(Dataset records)
::::::::::

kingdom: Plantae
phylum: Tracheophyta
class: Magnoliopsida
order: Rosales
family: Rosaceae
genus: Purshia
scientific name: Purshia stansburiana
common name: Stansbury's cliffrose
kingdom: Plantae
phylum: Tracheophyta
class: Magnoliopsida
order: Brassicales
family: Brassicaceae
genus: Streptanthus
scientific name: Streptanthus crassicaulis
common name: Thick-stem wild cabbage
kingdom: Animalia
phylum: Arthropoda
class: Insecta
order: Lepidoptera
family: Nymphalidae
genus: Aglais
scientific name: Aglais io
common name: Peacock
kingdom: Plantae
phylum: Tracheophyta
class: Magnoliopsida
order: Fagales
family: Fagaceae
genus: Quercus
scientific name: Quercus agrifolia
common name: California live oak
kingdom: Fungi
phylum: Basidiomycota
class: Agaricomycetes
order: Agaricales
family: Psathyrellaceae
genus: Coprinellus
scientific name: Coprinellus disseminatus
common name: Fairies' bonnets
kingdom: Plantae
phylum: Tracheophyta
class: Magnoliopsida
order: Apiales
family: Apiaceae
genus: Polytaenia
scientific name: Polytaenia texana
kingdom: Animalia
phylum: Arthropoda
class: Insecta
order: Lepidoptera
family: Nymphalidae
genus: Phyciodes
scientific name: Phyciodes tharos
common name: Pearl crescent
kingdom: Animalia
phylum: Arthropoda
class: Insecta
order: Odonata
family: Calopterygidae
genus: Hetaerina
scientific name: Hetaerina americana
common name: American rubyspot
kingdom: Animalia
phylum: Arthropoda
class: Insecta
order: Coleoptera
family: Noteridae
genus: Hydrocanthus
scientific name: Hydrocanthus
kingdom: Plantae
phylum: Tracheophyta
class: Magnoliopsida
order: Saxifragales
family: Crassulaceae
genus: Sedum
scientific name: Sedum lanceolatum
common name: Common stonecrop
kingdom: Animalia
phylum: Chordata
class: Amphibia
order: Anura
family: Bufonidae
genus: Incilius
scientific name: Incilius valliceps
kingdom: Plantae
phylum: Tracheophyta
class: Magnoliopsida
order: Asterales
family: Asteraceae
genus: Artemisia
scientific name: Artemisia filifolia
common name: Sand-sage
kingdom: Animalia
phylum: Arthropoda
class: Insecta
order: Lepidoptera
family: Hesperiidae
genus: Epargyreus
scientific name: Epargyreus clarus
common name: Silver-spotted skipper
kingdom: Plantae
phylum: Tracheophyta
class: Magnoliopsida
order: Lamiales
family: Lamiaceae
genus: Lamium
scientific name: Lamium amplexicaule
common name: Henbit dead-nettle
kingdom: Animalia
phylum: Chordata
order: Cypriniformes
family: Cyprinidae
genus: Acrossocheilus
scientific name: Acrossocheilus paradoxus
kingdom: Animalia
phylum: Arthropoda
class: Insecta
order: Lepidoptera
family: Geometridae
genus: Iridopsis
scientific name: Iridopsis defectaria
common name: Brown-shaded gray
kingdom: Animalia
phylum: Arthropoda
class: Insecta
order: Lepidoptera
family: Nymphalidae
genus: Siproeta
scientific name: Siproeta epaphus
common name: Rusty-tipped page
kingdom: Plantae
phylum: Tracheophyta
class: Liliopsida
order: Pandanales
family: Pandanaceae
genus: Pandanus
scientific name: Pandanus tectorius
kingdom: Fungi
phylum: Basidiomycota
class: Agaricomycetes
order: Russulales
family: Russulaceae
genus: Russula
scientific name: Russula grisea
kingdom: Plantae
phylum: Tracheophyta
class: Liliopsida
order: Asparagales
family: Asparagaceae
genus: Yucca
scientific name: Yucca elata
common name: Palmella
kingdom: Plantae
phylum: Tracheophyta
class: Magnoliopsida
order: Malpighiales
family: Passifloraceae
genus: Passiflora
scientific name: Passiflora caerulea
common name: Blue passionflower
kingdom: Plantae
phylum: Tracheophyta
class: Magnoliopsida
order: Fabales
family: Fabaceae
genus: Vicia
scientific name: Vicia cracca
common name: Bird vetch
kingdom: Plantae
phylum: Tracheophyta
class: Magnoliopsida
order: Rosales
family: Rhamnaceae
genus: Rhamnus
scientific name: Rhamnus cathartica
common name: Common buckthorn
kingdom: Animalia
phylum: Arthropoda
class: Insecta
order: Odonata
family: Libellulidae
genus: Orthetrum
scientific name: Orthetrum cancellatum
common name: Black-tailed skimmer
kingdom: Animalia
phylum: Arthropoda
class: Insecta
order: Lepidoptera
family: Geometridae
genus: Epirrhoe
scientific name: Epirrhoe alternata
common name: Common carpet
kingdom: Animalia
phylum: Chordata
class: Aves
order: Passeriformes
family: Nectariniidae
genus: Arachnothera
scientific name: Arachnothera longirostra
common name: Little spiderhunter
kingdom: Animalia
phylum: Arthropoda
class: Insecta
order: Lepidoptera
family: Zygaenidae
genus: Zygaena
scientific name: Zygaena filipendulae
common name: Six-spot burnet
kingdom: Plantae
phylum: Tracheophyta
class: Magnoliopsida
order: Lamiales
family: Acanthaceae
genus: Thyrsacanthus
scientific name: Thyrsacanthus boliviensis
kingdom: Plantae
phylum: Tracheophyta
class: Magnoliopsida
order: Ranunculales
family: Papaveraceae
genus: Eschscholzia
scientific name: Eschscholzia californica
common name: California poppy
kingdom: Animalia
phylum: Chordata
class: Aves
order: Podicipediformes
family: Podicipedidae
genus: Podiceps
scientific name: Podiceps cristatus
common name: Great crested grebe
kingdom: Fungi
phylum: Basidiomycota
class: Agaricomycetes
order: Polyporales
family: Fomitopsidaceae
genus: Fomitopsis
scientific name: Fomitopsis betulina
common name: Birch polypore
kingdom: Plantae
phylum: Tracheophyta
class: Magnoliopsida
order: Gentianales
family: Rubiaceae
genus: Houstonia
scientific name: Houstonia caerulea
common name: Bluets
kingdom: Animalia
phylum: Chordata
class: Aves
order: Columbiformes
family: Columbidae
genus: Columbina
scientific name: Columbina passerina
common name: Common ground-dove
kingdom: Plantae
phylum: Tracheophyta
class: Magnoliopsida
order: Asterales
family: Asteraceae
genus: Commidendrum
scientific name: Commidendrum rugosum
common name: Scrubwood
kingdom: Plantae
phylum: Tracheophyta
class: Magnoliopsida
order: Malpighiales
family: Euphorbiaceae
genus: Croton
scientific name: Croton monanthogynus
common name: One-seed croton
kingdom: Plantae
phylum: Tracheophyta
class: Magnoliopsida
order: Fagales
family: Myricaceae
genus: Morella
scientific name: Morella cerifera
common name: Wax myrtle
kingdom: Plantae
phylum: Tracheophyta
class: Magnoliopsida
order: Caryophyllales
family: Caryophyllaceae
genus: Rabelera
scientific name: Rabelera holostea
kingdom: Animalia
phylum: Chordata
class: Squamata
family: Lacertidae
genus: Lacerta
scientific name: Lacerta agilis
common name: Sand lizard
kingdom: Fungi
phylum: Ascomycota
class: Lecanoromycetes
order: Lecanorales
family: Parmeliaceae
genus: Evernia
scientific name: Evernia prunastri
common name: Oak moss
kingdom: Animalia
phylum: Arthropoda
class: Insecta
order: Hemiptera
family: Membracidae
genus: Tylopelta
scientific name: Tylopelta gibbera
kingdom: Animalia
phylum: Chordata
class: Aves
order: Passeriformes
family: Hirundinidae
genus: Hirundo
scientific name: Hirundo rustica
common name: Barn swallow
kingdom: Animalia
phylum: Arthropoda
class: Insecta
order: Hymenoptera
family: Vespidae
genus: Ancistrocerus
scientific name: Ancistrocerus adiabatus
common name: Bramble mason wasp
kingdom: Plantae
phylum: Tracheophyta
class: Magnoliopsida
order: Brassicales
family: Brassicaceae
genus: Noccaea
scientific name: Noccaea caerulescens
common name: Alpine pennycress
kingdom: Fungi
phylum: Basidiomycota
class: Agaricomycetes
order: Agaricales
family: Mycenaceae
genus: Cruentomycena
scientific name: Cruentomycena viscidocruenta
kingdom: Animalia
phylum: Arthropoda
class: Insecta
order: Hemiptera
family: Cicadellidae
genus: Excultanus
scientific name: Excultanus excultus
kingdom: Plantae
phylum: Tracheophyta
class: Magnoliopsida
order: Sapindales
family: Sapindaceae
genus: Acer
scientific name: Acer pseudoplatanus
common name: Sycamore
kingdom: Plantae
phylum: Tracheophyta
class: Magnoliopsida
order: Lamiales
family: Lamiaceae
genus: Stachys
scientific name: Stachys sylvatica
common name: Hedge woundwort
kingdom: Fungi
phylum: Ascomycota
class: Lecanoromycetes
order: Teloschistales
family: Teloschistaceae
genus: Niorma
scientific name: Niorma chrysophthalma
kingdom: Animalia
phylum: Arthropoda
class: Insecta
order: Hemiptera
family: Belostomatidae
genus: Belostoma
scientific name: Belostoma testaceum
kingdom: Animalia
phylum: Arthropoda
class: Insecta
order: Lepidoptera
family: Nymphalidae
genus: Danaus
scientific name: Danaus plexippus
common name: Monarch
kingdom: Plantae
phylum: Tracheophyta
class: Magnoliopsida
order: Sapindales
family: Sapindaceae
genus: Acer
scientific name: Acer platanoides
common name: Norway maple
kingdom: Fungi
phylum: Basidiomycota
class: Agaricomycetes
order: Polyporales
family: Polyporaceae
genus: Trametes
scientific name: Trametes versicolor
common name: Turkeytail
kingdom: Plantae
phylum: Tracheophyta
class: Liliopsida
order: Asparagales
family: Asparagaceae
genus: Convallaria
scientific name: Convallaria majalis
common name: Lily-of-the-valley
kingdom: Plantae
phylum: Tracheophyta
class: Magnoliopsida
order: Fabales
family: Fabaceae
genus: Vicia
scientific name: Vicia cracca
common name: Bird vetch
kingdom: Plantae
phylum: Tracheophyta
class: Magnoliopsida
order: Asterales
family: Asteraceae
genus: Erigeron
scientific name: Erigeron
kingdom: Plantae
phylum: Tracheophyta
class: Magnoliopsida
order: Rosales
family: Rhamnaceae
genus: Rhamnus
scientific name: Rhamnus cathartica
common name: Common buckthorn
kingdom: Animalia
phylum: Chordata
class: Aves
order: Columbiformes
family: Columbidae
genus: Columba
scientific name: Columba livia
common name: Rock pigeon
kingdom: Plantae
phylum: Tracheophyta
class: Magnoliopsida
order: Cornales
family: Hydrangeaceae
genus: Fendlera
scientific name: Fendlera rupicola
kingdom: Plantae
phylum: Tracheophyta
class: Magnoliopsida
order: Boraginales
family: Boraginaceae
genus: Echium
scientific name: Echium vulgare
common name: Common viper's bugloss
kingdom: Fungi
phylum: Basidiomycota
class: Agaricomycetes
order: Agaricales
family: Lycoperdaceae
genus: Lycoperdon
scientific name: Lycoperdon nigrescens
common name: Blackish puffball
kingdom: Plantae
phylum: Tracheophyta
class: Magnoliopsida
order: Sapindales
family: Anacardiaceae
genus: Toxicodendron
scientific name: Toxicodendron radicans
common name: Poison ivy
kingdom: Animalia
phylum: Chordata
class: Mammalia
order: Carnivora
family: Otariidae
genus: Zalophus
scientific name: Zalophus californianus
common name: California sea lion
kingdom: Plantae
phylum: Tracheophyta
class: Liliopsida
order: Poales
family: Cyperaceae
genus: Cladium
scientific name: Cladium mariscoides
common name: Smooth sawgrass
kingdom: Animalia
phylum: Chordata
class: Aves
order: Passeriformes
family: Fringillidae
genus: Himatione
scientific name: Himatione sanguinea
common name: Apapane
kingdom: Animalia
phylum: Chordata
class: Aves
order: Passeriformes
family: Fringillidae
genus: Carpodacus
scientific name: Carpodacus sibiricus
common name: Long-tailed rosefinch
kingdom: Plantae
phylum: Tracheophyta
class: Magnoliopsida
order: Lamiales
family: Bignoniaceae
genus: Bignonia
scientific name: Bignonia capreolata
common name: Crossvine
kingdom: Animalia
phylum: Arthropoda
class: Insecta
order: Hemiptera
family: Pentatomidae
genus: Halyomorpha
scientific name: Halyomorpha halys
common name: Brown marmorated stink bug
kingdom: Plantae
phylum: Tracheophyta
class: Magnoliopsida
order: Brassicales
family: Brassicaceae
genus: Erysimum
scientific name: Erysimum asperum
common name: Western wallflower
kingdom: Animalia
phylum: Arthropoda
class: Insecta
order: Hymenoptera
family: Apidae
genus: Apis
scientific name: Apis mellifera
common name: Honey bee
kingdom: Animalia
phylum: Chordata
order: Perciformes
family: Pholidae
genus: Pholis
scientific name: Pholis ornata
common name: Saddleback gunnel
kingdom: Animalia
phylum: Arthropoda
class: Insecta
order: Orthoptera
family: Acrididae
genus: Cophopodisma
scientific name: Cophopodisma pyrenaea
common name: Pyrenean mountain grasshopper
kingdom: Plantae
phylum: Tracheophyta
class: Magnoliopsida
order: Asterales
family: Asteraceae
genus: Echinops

::::::::::

**Exercise instructions**
Reproduce the material word for word from the line containing "order: Cornales" through the line containing "scientific name: Apis mellifera", and stop after that line.

**The reply**
order: Cornales
family: Hydrangeaceae
genus: Fendlera
scientific name: Fendlera rupicola
kingdom: Plantae
phylum: Tracheophyta
class: Magnoliopsida
order: Boraginales
family: Boraginaceae
genus: Echium
scientific name: Echium vulgare
common name: Common viper's bugloss
kingdom: Fungi
phylum: Basidiomycota
class: Agaricomycetes
order: Agaricales
family: Lycoperdaceae
genus: Lycoperdon
scientific name: Lycoperdon nigrescens
common name: Blackish puffball
kingdom: Plantae
phylum: Tracheophyta
class: Magnoliopsida
order: Sapindales
family: Anacardiaceae
genus: Toxicodendron
scientific name: Toxicodendron radicans
common name: Poison ivy
kingdom: Animalia
phylum: Chordata
class: Mammalia
order: Carnivora
family: Otariidae
genus: Zalophus
scientific name: Zalophus californianus
common name: California sea lion
kingdom: Plantae
phylum: Tracheophyta
class: Liliopsida
order: Poales
family: Cyperaceae
genus: Cladium
scientific name: Cladium mariscoides
common name: Smooth sawgrass
kingdom: Animalia
phylum: Chordata
class: Aves
order: Passeriformes
family: Fringillidae
genus: Himatione
scientific name: Himatione sanguinea
common name: Apapane
kingdom: Animalia
phylum: Chordata
class: Aves
order: Passeriformes
family: Fringillidae
genus: Carpodacus
scientific name: Carpodacus sibiricus
common name: Long-tailed rosefinch
kingdom: Plantae
phylum: Tracheophyta
class: Magnoliopsida
order: Lamiales
family: Bignoniaceae
genus: Bignonia
scientific name: Bignonia capreolata
common name: Crossvine
kingdom: Animalia
phylum: Arthropoda
class: Insecta
order: Hemiptera
family: Pentatomidae
genus: Halyomorpha
scientific name: Halyomorpha halys
common name: Brown marmorated stink bug
kingdom: Plantae
phylum: Tracheophyta
class: Magnoliopsida
order: Brassicales
family: Brassicaceae
genus: Erysimum
scientific name: Erysimum asperum
common name: Western wallflower
kingdom: Animalia
phylum: Arthropoda
class: Insecta
order: Hymenoptera
family: Apidae
genus: Apis
scientific name: Apis mellifera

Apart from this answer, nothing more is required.